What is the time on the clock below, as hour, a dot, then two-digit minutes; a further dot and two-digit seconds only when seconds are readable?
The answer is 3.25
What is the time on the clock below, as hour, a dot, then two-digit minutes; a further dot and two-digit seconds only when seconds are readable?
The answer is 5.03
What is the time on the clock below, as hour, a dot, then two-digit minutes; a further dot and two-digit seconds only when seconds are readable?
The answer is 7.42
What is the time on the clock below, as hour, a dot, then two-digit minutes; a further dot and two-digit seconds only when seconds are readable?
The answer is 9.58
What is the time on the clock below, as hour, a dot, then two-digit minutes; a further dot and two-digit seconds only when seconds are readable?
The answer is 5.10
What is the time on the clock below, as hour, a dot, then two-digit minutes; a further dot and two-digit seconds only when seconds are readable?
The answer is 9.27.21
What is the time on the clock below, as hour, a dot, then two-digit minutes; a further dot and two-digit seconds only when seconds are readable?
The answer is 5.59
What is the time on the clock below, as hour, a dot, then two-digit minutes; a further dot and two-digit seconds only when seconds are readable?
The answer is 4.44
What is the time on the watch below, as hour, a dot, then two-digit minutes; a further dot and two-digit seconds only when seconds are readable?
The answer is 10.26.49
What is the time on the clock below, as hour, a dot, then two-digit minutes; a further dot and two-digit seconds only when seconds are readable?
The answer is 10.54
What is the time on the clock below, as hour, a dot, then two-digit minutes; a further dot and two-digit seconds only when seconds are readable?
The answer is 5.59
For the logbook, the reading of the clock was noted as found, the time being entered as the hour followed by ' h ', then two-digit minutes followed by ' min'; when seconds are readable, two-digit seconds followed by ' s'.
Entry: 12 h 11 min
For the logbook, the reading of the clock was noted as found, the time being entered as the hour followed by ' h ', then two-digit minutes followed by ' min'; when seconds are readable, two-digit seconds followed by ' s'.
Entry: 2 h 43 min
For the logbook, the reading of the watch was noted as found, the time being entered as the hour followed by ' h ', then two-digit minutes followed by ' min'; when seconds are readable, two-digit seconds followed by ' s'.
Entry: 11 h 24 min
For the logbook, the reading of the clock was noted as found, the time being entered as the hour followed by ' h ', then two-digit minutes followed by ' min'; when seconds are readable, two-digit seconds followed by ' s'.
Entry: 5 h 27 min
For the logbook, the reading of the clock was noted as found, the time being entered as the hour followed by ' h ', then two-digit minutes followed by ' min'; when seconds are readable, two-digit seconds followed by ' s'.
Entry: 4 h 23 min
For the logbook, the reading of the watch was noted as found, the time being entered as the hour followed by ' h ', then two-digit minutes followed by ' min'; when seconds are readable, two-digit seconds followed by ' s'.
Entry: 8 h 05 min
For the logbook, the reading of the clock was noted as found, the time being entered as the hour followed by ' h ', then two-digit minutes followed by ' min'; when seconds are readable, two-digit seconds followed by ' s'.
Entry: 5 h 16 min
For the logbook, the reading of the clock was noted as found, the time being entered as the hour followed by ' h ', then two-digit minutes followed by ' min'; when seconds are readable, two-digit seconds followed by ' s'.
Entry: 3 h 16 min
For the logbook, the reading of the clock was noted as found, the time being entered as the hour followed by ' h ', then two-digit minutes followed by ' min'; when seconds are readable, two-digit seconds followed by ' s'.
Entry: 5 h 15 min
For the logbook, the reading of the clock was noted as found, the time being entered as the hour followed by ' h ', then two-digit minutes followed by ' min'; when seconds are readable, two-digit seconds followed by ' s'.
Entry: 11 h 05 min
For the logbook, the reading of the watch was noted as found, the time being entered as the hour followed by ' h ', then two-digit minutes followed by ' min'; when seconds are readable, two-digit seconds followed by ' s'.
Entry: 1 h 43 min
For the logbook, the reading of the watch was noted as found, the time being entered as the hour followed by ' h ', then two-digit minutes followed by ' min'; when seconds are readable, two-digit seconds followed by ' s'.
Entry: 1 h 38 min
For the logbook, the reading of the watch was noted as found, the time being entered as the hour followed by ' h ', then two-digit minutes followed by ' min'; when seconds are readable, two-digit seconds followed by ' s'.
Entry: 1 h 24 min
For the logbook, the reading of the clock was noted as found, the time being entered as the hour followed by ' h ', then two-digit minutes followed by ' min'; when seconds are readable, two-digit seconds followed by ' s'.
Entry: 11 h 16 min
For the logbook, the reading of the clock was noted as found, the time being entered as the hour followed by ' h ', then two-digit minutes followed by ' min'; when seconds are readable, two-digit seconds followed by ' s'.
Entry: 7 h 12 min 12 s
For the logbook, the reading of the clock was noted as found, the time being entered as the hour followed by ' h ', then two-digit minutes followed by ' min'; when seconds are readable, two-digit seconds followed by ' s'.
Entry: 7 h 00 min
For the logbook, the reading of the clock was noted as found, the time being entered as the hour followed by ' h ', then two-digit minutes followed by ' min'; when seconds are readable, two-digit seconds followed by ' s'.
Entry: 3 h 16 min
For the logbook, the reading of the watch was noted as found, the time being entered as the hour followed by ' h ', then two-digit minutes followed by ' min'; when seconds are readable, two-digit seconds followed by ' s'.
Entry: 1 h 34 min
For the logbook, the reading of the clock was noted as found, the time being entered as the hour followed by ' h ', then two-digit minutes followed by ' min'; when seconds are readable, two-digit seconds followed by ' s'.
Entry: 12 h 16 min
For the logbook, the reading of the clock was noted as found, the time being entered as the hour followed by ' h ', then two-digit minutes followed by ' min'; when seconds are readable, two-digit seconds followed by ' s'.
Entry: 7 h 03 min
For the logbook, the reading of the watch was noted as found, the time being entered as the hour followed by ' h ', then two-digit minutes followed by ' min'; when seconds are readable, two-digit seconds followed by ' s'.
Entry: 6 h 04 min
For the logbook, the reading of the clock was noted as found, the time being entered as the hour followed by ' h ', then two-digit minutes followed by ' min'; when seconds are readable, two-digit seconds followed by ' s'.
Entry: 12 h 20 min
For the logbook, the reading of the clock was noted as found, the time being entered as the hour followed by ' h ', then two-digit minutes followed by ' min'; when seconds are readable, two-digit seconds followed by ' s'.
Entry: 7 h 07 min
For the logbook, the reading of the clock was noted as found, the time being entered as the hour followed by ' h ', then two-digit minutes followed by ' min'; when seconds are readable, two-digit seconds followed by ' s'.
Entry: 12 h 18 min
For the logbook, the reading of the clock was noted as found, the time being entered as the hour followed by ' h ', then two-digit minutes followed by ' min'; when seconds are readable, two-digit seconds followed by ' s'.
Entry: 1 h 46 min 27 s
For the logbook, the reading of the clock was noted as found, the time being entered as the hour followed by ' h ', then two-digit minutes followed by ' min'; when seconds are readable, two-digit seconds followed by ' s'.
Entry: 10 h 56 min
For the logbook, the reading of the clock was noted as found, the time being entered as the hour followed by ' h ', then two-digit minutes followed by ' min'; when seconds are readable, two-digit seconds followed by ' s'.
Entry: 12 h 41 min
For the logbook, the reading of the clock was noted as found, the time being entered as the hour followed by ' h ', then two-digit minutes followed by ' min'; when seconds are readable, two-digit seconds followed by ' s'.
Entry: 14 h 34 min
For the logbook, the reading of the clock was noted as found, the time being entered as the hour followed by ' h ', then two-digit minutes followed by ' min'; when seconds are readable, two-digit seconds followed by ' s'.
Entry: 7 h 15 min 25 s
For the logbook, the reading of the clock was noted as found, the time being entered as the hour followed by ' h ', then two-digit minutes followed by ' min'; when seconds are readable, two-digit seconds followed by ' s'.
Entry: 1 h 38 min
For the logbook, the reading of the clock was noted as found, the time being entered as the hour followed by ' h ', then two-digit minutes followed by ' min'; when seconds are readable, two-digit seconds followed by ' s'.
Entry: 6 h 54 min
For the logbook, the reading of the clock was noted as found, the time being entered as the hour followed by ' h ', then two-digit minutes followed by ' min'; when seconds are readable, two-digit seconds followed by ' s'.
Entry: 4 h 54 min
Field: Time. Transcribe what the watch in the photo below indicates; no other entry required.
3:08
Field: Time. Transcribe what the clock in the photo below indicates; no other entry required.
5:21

- [REQUIRED TASK] Put the material, from its first line through the line containing "The answer is 9.58", into a Markdown table with the columns Row and Line. Number each line and leave out any blank lines.

- [TASK ANSWER]
| Row | Line |
|---|---|
| 1 | What is the time on the clock below, as hour, a dot, then two-digit minutes; a further dot and two-digit seconds only when seconds are readable? |
| 2 | The answer is 3.25 |
| 3 | What is the time on the clock below, as hour, a dot, then two-digit minutes; a further dot and two-digit seconds only when seconds are readable? |
| 4 | The answer is 5.03 |
| 5 | What is the time on the clock below, as hour, a dot, then two-digit minutes; a further dot and two-digit seconds only when seconds are readable? |
| 6 | The answer is 7.42 |
| 7 | What is the time on the clock below, as hour, a dot, then two-digit minutes; a further dot and two-digit seconds only when seconds are readable? |
| 8 | The answer is 9.58 |